Back in November, Pop Brixton welcomed Roe, a restaurant that seats 32 and focuses on sustainable seafood from the British and Irish coast, sourced from small, independent suppliers. It’s the first solo venture from Simon Whiteside, the chef and co-founder of seafood restaurant Hook in Camden.
Dish highlights at Roe included ink and Guinness soda bread with seaweed butter, accompanied with either mackerel pate, whipped smoked cod’s roe or housesmoked salmon with horseradish; grey mullet Poitin ceviche with cucumber and lime; cuttlefish and ink arancini with pecorino foam and monkfish carpaccio with a roasted cauliflower puree and pickled shitake.
For bigger options, confit sea trout accompanied with sea greens and an oyster and sorrel emulsion sits alongside spiced ling with fermented lentils, roast onion squash and chard. There’s also a daily whole fish special.

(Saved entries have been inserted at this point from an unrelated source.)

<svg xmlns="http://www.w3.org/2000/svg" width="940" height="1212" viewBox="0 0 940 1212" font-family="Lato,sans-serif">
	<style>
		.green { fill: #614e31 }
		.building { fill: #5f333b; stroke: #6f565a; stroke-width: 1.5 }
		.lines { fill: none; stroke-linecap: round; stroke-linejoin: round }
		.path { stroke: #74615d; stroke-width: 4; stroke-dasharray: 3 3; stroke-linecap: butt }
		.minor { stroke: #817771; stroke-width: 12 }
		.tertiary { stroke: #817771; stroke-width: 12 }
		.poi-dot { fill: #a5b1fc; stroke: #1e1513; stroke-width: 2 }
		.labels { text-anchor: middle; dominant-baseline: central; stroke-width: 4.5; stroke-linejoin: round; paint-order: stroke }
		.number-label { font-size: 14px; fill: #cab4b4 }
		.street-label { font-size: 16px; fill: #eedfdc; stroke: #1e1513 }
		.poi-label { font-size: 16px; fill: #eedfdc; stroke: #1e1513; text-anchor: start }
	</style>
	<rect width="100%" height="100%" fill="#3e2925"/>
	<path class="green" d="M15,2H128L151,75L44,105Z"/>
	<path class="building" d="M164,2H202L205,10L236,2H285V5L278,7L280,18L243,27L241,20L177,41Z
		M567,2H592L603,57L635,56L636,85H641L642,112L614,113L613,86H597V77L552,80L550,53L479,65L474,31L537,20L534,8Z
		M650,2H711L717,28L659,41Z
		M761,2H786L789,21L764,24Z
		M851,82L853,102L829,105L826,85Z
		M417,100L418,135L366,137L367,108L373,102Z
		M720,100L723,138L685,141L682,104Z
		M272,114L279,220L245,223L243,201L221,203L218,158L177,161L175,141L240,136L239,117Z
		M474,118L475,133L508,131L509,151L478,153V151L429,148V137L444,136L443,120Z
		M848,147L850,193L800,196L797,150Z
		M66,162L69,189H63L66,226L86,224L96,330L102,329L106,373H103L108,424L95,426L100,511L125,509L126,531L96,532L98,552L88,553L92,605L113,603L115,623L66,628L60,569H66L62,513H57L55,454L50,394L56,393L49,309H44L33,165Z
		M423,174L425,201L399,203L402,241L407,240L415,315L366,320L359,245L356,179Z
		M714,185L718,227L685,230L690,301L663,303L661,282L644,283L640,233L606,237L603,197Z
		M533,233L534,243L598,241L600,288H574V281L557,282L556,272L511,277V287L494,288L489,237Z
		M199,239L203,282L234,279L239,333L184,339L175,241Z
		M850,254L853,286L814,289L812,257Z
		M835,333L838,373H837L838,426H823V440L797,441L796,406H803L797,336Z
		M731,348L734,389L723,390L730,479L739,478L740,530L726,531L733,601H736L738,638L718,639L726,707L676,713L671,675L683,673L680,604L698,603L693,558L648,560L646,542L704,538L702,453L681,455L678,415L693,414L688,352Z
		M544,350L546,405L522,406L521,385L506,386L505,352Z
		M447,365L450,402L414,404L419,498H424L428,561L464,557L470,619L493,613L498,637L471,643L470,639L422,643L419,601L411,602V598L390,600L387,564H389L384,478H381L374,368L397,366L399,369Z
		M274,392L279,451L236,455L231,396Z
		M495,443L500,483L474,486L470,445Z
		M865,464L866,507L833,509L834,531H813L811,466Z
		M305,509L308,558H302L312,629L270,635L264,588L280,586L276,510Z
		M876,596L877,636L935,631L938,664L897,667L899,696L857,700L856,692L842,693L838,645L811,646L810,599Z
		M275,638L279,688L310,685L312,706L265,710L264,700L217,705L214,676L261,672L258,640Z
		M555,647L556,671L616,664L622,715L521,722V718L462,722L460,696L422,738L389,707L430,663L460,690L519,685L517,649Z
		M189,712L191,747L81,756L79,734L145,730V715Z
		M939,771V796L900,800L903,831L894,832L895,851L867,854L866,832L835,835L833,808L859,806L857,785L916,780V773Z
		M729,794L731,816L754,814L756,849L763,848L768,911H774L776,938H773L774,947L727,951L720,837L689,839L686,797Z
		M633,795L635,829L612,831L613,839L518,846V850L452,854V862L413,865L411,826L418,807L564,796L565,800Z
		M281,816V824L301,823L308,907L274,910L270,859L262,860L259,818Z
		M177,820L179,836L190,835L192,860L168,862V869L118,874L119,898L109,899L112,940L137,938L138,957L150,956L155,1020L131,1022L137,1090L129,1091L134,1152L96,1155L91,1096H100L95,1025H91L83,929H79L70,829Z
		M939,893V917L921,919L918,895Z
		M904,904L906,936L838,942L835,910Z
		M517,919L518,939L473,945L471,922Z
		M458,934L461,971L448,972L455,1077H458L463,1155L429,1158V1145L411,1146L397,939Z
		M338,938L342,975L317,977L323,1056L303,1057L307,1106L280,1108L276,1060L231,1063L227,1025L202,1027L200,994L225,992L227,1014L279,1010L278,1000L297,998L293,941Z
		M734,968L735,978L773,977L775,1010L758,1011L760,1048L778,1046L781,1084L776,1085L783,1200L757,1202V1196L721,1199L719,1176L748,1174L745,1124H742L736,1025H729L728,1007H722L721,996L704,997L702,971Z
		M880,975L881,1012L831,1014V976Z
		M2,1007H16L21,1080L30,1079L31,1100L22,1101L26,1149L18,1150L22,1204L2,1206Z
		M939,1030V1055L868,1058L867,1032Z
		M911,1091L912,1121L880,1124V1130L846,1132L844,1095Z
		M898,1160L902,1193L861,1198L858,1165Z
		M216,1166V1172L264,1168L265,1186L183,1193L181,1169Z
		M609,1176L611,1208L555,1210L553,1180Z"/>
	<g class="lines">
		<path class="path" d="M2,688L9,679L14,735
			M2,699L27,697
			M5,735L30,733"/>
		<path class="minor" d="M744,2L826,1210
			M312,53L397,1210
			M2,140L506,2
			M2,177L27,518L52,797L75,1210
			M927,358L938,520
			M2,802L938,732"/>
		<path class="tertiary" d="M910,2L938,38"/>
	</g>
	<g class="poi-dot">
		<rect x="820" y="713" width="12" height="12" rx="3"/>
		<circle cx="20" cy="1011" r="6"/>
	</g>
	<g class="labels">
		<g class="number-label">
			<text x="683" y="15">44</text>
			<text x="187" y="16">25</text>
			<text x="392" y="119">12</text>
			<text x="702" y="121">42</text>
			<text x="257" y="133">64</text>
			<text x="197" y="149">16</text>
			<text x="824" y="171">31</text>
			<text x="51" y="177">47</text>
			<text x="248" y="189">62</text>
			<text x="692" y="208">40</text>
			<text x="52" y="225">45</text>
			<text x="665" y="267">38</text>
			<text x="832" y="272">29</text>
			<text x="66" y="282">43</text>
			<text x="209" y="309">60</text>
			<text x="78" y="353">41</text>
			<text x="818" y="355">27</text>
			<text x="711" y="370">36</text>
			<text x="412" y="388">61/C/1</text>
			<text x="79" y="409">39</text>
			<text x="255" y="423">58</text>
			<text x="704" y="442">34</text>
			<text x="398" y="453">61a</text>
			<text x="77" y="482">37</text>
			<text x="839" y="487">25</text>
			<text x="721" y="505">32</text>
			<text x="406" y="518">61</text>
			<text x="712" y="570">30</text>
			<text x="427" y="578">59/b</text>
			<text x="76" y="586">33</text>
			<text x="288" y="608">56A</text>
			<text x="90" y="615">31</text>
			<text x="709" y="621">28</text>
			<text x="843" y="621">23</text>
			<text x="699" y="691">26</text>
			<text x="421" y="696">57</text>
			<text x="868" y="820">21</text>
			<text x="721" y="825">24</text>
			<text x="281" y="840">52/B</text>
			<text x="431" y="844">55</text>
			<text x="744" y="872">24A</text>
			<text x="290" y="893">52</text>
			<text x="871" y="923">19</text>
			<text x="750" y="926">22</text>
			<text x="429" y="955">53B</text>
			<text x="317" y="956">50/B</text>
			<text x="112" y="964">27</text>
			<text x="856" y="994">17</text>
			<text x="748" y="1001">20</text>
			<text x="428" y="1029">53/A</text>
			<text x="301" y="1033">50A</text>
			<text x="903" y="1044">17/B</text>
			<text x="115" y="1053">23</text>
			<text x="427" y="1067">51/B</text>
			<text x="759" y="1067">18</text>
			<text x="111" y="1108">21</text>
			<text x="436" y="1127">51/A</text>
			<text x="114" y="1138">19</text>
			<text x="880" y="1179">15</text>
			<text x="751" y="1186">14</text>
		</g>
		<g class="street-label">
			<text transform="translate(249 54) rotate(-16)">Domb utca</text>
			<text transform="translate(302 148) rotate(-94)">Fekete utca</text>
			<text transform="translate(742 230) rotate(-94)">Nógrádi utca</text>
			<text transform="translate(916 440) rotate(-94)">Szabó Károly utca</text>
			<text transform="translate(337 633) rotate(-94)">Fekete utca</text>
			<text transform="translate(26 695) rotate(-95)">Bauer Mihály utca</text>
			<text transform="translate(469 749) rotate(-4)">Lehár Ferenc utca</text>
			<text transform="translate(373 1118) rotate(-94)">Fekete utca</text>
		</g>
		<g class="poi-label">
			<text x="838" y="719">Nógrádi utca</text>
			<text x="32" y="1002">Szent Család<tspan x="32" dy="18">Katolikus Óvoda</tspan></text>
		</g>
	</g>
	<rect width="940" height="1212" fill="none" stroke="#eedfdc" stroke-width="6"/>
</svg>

Back out to the coast, Burgh Island Hotel in South Devon has just announced it will launch a h igh-end seafood restaurant, called The Nettleford. The menu will include lobsters and scallops caught close by in Beesands and fish sourced from day boats in Brixham.A classic cold platter of seafood will be offered with dressed Brixham crab, oysters, Falmouth mussels, razor clams and mussels.Other dishes on The Nettleford menu include sole veronique with Vermouth butter sauce and grapes, along with fresh oysters served with Granny Smith and wasabi, ginger soy and spring onion.
Another hotel that is looking to shake up its offering is The Goring, which has partnered with chef Nathan Outlaw to create a seafood restaurant that is due to open in late spring. The new endeavour will have a heavy tilt towards Cornish produce.
“Some of the best seafood in the world comes from the pristine waters around Cornwall,” said CEO Jeremy Goring. “We’re looking forward to bringing this West Country treasure to London, with the help of Nathan Outlaw.”